|Your shoulder may be completely painfree most of the time, but on certain movements, usually out to the side or overhead, it gives a sharp pinching pain, that eases immediately the action is stopped. |
The generic term for this type of shoulder presentation is ‘Thrower’s’ or ‘Pitcher’s’ Shoulder (as you can imagine, it was first given this title in America!). The condition is most commonly seen in the early summer, associated with coming out of winter hibernation to play ball/ tennis/ rounders and such in the park on fine summer evenings. This year we have noted several incidences of Thrower’s Shoulder from intense sessions of tennis on the newest electronic craze, the Wii fit.
So what is this condition and why does it develop? As in many musculoskeletal conditions, it all starts with basic anatomy. The shoulder is the most mobile joint in the body. As you may remember from Junior Cert biology, is a ball and socket joint, with freedom to move through 360 degrees. The shoulder girdle is made up of three interconnected bones and joints: the clavicle or collarbone, the scapula or shoulderblade and the humerus or upper arm bone.
It is ligaments and muscles of the upper arm that keep the ball and socket joint together, otherwise the arm would just fall uselessly out of the socket. A particularly important group of muscles comes from the shoulderblade, travels under the bony point of the shoulder to attach onto the top of the upper arm. This group of four muscles is known as the rotator cuff. The fact that it lies in a bony arch or tunnel between the top of the upper arm bone and the point of the shoulder is a clever architectural or anatomic design, but it also puts the muscle at risk of injury over time.
This small but vital muscle group is involved in every action of the shoulder, controlling alignment of the arm bone with the socket. The fine control provided by these muscles allows for repeated accuracy in delivery in throwing or racquet sports. As the throwing action is repeated again and again, these muscles work in a confined bony space where they are sensitive to compression from bone above and below. Occasionally through less than perfect sports technique or even a single bad throw or unguarded movement of the shoulder, the cuff of muscles becomes pinched and injured by excessive compression.
The primary injury response of all soft tissues is for the tissues to swell. This is fine in an ankle or knee, where there is room within the joint and overlying skin for the swelling to emerge. However in the small bony tunnel where the rotator cuff lives, there is minimal room for enlarged swollen tissues. In fact the swelling further compresses the muscle cuff, virtually doubling the effect of the original injury. This is the process that creates the painful pinching sensation classically seen in Thrower’s Shoulder. The pain is often around the tip of the shoulder, but not superficial, as the sore muscles lie under the bony tip of the shoulder rather than on the tip.
To make matters worse, once the rotator cuff muscles are painfully pinched, the pain switches off or inhibits larger muscles which clamp the shoulderblade onto the ribcage.
Free movement and strength of what we call collectively the shoulder is dependant for the most part by the mechanism whereby the scapula clamps onto the back of the ribcage, providing support for the mobile arm. The clamping ability of the scapula onto the ribcage is entirely muscular in origin. When pain from the tip of the shoulder switches off some of shoulderblade muscles the whole smooth motion expected of the shoulder region changes and becomes dysfunctional. In turn this has further negative implications for the rotator cuff muscles in their bony tunnel.

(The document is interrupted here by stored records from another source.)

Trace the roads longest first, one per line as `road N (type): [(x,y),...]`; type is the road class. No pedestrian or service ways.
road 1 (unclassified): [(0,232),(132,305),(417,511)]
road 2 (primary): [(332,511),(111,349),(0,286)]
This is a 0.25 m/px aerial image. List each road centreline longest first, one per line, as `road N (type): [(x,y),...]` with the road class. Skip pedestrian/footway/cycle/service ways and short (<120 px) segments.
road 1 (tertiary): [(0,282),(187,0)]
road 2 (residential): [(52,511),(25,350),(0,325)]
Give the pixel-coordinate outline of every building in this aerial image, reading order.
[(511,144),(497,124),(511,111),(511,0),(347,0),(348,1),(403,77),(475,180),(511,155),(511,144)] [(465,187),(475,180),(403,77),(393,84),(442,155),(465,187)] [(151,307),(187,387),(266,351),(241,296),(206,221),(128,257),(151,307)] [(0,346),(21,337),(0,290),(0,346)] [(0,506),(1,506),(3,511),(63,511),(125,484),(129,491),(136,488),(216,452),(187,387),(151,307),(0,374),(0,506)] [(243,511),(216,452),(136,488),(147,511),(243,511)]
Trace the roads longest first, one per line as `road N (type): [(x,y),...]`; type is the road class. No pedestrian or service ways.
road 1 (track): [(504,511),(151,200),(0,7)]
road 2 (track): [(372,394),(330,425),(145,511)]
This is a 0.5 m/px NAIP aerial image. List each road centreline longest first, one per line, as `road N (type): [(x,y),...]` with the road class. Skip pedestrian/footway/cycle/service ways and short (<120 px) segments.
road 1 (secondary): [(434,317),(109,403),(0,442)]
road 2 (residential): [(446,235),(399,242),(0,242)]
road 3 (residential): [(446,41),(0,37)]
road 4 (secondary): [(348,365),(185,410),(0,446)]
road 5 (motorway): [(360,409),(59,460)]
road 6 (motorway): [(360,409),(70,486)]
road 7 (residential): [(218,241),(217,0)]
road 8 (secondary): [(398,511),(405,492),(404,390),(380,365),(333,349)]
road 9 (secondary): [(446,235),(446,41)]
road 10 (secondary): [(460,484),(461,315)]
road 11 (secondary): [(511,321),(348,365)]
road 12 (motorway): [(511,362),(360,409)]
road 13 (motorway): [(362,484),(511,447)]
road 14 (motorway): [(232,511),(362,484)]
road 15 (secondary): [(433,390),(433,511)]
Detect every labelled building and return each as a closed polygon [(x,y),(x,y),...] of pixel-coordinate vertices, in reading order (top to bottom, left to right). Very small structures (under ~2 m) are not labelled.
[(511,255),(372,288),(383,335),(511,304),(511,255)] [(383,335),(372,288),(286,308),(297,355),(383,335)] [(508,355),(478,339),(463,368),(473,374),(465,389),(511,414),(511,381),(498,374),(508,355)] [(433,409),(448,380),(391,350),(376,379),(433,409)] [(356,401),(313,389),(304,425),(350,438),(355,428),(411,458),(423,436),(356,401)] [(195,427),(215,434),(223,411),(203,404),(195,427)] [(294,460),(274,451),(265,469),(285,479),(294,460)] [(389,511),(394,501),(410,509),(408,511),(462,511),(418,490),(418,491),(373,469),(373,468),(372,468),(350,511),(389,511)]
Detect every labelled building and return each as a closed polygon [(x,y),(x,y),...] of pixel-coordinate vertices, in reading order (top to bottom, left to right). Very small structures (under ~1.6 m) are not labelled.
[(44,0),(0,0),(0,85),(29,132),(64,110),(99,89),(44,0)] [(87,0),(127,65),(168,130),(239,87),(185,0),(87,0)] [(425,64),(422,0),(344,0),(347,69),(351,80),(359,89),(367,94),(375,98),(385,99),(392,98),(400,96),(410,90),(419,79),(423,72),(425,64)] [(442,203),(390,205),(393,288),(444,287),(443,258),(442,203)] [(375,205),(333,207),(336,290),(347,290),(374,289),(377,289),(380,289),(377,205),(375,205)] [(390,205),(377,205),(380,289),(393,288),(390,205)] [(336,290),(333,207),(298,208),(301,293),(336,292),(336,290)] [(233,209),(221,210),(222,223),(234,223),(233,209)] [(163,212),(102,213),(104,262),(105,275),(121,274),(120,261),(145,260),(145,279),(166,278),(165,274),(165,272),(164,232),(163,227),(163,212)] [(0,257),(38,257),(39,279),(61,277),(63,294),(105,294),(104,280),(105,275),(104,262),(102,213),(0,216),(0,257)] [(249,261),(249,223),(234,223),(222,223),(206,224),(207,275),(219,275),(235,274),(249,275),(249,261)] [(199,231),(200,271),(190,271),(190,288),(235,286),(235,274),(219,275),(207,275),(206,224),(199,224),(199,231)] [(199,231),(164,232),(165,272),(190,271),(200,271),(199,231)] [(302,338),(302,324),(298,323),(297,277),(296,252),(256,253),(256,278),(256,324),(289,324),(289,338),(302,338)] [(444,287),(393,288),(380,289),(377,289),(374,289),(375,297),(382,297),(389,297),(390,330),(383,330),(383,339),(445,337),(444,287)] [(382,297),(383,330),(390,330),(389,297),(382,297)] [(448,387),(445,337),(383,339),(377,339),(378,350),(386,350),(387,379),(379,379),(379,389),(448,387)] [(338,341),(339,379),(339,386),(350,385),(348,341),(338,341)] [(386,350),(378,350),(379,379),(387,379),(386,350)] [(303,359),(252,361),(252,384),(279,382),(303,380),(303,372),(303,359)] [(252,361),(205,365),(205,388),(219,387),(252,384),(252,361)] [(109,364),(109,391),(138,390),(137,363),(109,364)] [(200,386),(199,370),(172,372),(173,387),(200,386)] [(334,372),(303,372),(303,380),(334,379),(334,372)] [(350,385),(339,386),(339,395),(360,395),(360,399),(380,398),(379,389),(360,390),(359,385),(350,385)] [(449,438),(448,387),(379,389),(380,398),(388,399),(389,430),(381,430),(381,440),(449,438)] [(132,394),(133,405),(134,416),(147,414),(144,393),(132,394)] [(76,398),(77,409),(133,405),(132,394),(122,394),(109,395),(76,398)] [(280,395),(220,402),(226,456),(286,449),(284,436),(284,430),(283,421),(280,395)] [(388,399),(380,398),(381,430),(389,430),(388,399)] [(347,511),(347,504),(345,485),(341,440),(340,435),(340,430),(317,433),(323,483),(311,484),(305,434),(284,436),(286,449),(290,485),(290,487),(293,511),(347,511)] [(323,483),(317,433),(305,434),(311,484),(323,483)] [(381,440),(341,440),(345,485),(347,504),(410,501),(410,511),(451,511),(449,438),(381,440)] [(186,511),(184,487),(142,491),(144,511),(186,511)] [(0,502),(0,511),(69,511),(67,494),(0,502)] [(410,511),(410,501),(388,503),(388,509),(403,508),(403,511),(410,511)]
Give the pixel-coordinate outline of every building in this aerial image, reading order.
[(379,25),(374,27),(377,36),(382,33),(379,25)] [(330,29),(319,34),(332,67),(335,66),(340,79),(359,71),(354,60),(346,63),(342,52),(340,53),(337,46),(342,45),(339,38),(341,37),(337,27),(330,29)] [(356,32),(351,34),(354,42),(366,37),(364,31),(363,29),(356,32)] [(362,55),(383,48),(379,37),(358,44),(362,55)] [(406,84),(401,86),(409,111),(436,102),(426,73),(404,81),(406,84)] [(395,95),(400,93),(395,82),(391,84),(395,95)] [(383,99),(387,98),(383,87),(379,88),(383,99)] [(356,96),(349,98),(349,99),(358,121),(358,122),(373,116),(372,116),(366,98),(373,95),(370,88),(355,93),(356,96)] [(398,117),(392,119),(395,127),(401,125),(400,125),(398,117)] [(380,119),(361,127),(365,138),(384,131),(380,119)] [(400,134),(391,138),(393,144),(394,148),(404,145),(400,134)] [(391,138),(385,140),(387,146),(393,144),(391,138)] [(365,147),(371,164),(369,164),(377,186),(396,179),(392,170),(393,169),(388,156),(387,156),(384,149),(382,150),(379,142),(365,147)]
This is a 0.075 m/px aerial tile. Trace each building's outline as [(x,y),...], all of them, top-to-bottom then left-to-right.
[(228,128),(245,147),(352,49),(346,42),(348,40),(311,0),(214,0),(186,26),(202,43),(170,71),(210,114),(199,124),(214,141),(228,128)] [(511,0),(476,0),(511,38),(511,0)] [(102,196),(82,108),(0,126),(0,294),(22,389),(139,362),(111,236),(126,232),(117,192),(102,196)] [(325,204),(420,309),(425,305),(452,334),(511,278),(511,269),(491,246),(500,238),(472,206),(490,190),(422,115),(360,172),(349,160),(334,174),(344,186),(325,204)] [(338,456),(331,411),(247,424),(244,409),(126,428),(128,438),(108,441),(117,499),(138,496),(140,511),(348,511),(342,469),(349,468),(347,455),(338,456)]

The special anatomical constraints of this area mean that once there is pain, ongoing damage is occurring to the muscles. If left untreated movement dysfunction of the shoulder worsens and leads to increasing and permanent degeneration of this small group of muscles in the bony tunnel. Most of us have no problem imagining how wear and tear affects our joints later in life, but wear and tear, or degeneration also affects muscles and in particular this rotator cuff of shoulder muscles. The muscles begin to wear out just like old worn fabric that has become thin and see-through. In severe cases surgery is necessary to attempt to re-stitch them together like darning old socks and, just as in socks, the repair is never as good as the original.
However, in the early stages Thrower’s Shoulder can be successfully treated with a combination of medication, steroid injection or electrotherapy to reduce inflammation. Manual therapy and exercise rehabilitation address the movement dysfunction, while a session with a sport coach can improve a less than perfect technique.
Though Thrower’s Shoulder is well described within medical and sports literature, similar painful pinching of the rotator cuff can occur outside of sports. Irrespective of origin, the same anatomical mechanism is at fault when pinching pain around the tip of the shoulder is present. So if you notice pain in this area, only associated with particular movements it is not a symptom you should ignore.